TEXT FOR ANALYSIS START

Task length vs. context budget. Long tasks generate more tool output, plans, and partial results than any single context window can hold.
Goal persistence vs. step locality. Each step needs focused attention on its own work, but the overall goal must survive across steps without rereading everything.
Specialization vs. coherence. Different subtasks (research, design, implementation, review) want different prompts and tools, but the final result must still cohere.
Flexibility vs. reliability. The agent needs to adapt to whatever the task demands, but it also needs to behave predictably enough that a human can trust it unattended.
Power vs. cost. Every pillar adds tokens, latency, and moving parts; the recipe has to earn its overhead on tasks where a shallow loop would fail.

Solution

Build the agent around four pillars, applied together.

1. Explicit planning. The agent writes a plan before it acts, and the plan is an inspectable artifact, not a chat message. Claude Code’s TodoWrite is the canonical example: a structured list the agent can re-read, update, and check off. LangChain’s deepagents exposes a planning_tool that does the same job. The plan survives compaction, it survives hand-offs to sub-agents, and it survives the reader who wants to know what the agent thinks it’s doing.

TEXT FOR ANALYSIS END
RAW DATA START

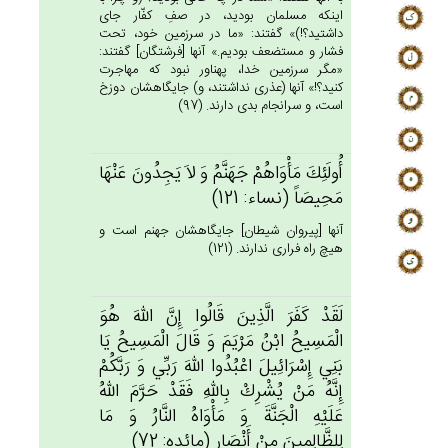
اينكه مسلمان بوديد، در صفِ كفّار جاى
داشتيد؟!)» گفتند: «ما در سرزمين خود، تحت
فشار و مستضعف بوديم.» آنها [فرشتگان‏] گفتند:
«مگر سرزمين خدا، پهناور نبود كه مهاجرت
كنيد؟!» آنها (عذرى نداشتند، و) جايگاهشان دوزخ
است، و سرانجام بدى دارند. (97)
أُولَئِك‌َ مَأْوَاهُم‌ْ جَهَنَّم‌ُ وَ لاَ يَجِدُون‌َ عَنْهَا
مَحِيصَاً (نساء: 121)
آنها [پيروان شيطان‏] جايگاهشان جهنم است و
هيچ راه فرارى ندارند. (121)
لَقَدْ كَفَرَ الَّذِين‌َ قَالُوا إِن‌َّ الله‌َ هُوَ
الْمَسِيح‌ُ ابْن‌ُ مَرْيَم‌َ وَ قَال‌َ الْمَسِيح‌ُ يَا
بَنِي‌ إِسْرَائِيل‌َ اعْبُدُوا الله‌َ رَبِّي‌ وَ رَبَّكُم‌ْ
إِنَّه‌ُ مَنْ‌ يُشْرِك‌ْ بِالله‌ِ فَقَدْ حَرَّم‌َ الله‌ُ
عَلَيْه‌ِ الْجَنَّة‌َ وَ مَأْوَاه‌ُ النَّارُ وَ مَا
لِلظَّالِمِين‌َ مِن‌ْ أَنْصَارٍ (مائده: 72)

RAW DATA END

EXERCISE INSTRUCTIONS:
• a. From the text on agent design, return the passage that begins at the words "Task length vs." and stops after the words "must still cohere.".
• b. According to the text on agent design, what is the canonical example of explicit planning?
• c. List every pair of competing concerns that the text on agent design names in its "X vs. Y" lines.

ACTIVITY ANSWERS:
• a.
Task length vs. context budget. Long tasks generate more tool output, plans, and partial results than any single context window can hold.
Goal persistence vs. step locality. Each step needs focused attention on its own work, but the overall goal must survive across steps without rereading everything.
Specialization vs. coherence. Different subtasks (research, design, implementation, review) want different prompts and tools, but the final result must still cohere.

• b. Claude Code's TodoWrite.

• c.
Task length vs. context budget
Goal persistence vs. step locality
Specialization vs. coherence
Flexibility vs. reliability
Power vs. cost